Cette sanction, conformément aux article 73-6 et 76-2 dudit règlement, a entraîné l'interdiction pour ce député de paraître et de participer aux travaux jusqu'au 15ème jour et la privation de la moitié de l'indemnité parlementaire pendant deux mois.
Afin qu'il soit mis fin à l'application de cette sanction, M. Maxime X..., par requête du 28 mars 2011, a saisi le juge des référés du Conseil d'Etat , qui, par ordonnance du 28 mars 2011 a estimé qu'il ne lui appartenait pas de se prononcer sur des sanctions relevant des pouvoirs de la représentation nationale et se rattachant à l'exercice de celle-ci.

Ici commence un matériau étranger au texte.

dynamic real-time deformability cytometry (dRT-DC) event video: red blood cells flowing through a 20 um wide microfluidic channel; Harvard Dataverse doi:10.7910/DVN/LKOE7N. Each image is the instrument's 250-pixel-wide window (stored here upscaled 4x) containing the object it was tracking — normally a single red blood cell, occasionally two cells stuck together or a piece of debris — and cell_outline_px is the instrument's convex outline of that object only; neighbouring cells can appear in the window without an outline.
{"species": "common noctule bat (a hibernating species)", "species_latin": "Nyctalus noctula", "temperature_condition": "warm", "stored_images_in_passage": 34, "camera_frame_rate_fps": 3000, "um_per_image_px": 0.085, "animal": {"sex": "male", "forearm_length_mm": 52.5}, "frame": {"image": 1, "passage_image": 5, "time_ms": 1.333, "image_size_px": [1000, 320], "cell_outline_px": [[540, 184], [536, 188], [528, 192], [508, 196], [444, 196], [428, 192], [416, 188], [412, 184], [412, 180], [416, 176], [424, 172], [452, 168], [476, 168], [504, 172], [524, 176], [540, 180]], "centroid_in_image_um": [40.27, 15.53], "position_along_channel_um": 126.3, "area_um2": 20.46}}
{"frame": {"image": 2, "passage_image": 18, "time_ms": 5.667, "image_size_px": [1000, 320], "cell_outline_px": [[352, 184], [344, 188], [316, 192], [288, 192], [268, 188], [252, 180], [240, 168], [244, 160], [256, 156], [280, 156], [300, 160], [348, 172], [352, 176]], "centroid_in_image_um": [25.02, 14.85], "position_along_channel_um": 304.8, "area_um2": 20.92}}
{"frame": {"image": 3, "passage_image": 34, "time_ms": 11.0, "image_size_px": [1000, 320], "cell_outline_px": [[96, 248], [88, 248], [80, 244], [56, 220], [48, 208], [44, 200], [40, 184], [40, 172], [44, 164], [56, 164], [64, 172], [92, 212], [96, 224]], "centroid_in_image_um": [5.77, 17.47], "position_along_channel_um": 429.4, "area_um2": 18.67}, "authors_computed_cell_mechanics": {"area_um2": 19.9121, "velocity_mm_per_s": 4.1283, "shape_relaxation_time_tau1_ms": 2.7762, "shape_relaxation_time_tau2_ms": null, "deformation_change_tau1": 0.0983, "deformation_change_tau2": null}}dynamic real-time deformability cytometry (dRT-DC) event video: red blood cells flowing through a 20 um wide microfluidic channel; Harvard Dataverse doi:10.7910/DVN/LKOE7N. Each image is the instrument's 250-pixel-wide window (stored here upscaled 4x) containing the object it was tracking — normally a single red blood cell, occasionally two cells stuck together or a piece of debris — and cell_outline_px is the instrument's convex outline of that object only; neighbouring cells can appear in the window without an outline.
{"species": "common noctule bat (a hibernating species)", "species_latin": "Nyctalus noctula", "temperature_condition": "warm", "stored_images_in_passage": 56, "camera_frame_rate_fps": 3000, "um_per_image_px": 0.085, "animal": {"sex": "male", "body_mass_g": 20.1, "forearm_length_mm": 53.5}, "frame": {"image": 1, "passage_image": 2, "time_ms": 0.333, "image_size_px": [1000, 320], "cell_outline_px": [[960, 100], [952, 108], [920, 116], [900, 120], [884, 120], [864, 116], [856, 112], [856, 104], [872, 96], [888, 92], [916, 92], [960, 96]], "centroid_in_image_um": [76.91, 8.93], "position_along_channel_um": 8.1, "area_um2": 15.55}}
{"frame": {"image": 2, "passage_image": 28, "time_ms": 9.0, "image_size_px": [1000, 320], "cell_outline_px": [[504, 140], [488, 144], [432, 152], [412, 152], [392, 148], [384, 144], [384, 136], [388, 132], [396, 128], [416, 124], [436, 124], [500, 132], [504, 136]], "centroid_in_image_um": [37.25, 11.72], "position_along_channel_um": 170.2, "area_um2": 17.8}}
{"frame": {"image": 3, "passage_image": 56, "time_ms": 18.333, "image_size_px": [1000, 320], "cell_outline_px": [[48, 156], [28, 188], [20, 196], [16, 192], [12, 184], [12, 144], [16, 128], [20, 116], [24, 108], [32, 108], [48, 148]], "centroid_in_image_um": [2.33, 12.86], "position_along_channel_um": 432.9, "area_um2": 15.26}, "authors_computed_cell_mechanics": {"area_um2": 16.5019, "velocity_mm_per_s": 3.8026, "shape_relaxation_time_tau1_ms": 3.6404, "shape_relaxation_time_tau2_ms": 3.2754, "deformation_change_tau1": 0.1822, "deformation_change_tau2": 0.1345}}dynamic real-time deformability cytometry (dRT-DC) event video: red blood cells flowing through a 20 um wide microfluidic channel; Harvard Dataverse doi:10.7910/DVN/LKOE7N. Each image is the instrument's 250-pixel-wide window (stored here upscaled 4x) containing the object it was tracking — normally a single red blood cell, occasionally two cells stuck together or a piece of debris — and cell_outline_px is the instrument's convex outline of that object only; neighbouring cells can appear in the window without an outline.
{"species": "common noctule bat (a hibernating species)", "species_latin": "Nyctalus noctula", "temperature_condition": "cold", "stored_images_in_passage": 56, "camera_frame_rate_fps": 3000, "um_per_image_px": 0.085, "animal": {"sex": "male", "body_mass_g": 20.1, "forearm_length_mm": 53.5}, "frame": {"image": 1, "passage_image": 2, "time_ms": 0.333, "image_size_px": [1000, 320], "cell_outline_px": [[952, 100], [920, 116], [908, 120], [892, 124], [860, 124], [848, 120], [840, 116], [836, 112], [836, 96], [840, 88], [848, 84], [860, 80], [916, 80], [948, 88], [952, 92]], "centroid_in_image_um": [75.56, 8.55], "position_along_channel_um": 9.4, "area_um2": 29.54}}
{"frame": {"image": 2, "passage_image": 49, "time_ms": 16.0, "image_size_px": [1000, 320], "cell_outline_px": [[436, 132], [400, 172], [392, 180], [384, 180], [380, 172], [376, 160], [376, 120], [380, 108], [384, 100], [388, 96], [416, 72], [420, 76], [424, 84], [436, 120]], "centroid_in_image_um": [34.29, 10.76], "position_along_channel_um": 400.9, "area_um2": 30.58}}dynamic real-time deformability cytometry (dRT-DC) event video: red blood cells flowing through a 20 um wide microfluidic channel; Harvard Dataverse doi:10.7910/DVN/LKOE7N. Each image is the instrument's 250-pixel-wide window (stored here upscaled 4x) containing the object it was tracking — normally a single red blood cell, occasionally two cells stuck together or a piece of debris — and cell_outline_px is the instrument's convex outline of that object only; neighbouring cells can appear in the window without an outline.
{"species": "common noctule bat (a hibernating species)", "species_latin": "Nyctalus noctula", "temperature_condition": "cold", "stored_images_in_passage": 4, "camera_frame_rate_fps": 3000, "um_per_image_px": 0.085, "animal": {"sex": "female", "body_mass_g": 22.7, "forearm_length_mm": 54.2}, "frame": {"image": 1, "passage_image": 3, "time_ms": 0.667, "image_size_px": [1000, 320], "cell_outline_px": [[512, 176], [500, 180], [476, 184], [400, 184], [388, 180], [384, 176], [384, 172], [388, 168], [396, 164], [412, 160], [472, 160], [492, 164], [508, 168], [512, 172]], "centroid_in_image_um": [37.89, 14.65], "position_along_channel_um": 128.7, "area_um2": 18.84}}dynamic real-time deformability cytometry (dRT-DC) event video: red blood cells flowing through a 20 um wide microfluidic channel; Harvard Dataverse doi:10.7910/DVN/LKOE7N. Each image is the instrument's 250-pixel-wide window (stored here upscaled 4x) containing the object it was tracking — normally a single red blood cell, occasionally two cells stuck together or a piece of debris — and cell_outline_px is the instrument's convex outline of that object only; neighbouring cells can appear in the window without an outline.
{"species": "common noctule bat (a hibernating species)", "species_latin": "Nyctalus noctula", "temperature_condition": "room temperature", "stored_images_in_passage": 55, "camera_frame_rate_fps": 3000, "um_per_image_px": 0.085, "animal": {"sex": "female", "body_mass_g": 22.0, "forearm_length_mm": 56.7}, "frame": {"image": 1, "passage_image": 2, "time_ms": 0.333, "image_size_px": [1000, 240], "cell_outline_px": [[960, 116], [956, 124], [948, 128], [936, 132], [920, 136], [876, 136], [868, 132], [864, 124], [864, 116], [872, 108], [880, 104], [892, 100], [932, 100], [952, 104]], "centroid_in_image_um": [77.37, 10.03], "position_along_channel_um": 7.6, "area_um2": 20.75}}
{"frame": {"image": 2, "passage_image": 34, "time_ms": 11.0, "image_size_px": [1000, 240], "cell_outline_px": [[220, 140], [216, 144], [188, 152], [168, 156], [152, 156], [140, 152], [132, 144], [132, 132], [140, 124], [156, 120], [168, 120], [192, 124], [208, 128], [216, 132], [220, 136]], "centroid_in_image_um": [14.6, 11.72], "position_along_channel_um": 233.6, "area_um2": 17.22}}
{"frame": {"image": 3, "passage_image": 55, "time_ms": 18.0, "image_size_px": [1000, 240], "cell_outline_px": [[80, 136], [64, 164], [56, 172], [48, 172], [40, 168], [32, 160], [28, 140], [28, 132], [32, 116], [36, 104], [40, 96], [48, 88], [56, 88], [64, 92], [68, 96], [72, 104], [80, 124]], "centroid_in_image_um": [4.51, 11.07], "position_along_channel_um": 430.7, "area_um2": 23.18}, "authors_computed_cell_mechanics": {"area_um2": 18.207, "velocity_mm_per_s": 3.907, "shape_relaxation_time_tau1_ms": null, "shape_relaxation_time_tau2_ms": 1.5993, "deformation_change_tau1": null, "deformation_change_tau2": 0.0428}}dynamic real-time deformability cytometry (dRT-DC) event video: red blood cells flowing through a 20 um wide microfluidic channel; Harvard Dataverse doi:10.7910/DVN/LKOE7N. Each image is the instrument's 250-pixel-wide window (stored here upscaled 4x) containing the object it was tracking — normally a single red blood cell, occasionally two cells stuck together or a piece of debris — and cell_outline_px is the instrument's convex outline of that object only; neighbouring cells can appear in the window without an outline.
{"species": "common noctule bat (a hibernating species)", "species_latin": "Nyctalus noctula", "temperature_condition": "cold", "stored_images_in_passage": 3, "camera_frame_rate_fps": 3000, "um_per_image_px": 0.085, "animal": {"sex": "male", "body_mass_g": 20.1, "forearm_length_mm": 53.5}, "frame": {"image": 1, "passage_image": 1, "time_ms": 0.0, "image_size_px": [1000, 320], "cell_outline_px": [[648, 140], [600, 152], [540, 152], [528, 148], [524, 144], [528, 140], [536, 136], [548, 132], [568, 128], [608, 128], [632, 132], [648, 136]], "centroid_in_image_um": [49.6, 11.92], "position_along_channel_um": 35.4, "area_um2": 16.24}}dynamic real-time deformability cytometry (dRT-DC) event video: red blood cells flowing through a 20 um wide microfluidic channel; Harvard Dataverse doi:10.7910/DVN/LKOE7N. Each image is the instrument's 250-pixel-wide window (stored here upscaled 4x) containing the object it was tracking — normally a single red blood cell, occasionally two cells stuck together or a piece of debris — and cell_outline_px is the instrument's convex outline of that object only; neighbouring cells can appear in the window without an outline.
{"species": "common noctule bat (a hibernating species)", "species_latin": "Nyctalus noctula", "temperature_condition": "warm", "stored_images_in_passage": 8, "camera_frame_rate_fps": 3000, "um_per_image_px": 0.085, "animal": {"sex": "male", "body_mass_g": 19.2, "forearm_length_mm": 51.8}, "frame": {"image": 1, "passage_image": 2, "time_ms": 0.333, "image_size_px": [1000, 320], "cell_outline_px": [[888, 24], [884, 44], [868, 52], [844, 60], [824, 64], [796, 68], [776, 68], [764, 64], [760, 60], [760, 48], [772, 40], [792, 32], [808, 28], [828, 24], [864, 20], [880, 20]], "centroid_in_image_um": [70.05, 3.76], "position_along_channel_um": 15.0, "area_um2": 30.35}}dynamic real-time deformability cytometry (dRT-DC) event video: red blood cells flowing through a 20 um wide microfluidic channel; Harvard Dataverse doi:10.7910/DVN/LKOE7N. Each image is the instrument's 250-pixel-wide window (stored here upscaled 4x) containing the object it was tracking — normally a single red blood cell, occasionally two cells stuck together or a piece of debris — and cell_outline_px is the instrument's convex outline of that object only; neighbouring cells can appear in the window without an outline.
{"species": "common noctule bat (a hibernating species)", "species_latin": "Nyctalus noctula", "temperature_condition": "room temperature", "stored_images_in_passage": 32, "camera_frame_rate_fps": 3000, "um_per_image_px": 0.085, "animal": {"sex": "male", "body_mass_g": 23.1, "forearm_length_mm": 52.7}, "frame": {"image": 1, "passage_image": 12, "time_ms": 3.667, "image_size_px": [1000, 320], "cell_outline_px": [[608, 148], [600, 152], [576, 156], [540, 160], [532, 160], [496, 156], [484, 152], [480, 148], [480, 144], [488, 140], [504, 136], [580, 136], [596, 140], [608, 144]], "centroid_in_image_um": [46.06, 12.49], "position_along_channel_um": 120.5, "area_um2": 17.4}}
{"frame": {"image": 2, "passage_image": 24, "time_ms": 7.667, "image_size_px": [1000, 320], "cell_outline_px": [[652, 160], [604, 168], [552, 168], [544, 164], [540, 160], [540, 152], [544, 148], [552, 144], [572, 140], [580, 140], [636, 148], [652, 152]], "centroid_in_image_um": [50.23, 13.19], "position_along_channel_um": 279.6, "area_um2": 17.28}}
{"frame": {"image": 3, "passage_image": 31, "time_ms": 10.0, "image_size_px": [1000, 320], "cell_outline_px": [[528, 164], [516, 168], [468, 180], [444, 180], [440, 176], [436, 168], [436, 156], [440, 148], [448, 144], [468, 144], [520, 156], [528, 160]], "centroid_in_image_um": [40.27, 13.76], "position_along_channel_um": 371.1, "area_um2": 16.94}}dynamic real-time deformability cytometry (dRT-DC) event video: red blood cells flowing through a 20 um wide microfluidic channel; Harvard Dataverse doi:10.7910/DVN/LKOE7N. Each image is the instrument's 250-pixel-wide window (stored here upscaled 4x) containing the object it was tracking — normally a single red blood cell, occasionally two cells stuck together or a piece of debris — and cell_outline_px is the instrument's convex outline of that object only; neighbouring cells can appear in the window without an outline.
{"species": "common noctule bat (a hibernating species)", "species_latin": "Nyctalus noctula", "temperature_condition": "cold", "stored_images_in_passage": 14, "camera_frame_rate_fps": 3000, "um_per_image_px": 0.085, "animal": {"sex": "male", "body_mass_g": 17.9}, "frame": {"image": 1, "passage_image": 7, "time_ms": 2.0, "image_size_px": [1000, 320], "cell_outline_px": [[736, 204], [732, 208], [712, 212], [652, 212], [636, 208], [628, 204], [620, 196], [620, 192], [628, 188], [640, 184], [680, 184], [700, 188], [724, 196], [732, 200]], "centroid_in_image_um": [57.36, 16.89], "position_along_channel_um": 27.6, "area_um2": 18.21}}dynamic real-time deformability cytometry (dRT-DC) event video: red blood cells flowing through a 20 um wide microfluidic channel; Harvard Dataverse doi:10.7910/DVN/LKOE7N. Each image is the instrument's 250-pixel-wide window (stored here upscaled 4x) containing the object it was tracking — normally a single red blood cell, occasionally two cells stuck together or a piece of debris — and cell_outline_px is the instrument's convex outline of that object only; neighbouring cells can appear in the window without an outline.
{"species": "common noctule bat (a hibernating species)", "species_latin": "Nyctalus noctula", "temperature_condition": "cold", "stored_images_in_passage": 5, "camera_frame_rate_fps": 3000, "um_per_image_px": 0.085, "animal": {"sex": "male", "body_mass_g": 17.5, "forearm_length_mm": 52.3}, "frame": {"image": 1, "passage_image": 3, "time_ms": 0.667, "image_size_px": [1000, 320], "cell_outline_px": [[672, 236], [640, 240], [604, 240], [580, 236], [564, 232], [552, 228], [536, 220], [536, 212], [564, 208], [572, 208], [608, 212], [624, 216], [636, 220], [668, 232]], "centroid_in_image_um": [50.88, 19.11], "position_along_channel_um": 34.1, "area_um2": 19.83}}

C'est dans ces conditions que par acte du 13 avril 2011, il a assigné l'Assemblée Nationale en nullité de la sanction prise à son encontre devant le tribunal de grande instance de Paris dont le jugement rendu le 21 septembre 2011est déféré à cette cour.
SUR QUOI LA COUR
Considérant que les dernières conclusions déposées le 9 août 2012 par l'Assemblée Nationale l'ont été par celle-ci "prise en la personne de son président , Monsieur Bernard Y...";
qu'il convient en conséquence de la désignation d'un nouveau président de l'Assemblée Nationale à la suite des élections législatives qui se sont déroulées au mois de juin 2012, que la procédure soit régularisée afin que l'Assemblée Nationale soit valablement représentée par son président en exercice ;
PAR CES MOTIFS
Renvoie l'affaire à l'audience de plaidoiries du 21 novembre 2012 à 14h00 aux fins visées dans les motifs du présent arrêt.